**What to do**. Word for word, give again the lines of the material below, from the one holding "- Photo Album + Photo基础数据创建 - 完成" to the last, with nothing added.

_____

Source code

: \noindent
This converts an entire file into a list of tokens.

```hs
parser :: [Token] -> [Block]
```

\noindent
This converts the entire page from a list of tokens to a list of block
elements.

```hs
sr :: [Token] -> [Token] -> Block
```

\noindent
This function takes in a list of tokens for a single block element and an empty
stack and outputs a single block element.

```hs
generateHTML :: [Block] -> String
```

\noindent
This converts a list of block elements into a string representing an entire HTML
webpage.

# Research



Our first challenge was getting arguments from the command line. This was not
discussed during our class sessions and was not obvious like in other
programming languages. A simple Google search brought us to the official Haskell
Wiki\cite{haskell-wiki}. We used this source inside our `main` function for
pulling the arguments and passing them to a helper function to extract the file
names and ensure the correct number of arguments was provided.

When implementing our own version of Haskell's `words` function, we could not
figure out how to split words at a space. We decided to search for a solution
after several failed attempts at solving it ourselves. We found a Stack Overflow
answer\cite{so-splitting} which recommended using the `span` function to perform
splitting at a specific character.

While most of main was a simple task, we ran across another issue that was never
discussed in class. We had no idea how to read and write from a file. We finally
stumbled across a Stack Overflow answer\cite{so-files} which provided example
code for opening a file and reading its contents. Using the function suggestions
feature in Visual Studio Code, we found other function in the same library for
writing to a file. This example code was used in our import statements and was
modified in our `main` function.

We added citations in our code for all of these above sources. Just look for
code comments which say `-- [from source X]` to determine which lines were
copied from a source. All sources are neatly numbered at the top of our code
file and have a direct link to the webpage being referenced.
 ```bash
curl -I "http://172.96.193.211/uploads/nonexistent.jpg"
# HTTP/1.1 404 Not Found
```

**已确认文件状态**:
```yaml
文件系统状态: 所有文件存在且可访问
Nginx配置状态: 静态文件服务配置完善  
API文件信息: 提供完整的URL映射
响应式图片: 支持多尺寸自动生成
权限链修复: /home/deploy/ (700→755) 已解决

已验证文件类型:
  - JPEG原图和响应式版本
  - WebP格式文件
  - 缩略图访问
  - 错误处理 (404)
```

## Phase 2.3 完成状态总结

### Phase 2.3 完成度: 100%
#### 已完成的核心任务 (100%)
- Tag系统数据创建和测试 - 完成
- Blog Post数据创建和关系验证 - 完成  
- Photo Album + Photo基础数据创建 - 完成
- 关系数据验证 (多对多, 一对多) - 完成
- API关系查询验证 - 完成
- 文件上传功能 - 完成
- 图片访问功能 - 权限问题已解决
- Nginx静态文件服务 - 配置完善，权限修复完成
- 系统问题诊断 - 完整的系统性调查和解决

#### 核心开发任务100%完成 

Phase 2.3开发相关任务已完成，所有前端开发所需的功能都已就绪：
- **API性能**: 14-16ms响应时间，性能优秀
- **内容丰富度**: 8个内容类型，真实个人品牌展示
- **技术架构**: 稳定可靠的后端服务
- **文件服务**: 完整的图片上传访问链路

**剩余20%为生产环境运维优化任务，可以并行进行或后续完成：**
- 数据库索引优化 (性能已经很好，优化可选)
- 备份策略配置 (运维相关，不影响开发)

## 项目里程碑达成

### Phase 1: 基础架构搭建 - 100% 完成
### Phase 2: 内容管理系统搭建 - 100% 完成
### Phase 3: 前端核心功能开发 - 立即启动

_____

**Response for this exercise**.
- Photo Album + Photo基础数据创建 - 完成
- 关系数据验证 (多对多, 一对多) - 完成
- API关系查询验证 - 完成
- 文件上传功能 - 完成
- 图片访问功能 - 权限问题已解决
- Nginx静态文件服务 - 配置完善，权限修复完成
- 系统问题诊断 - 完整的系统性调查和解决

#### 核心开发任务100%完成 

Phase 2.3开发相关任务已完成，所有前端开发所需的功能都已就绪：
- **API性能**: 14-16ms响应时间，性能优秀
- **内容丰富度**: 8个内容类型，真实个人品牌展示
- **技术架构**: 稳定可靠的后端服务
- **文件服务**: 完整的图片上传访问链路

**剩余20%为生产环境运维优化任务，可以并行进行或后续完成：**
- 数据库索引优化 (性能已经很好，优化可选)
- 备份策略配置 (运维相关，不影响开发)

## 项目里程碑达成

### Phase 1: 基础架构搭建 - 100% 完成
### Phase 2: 内容管理系统搭建 - 100% 完成
### Phase 3: 前端核心功能开发 - 立即启动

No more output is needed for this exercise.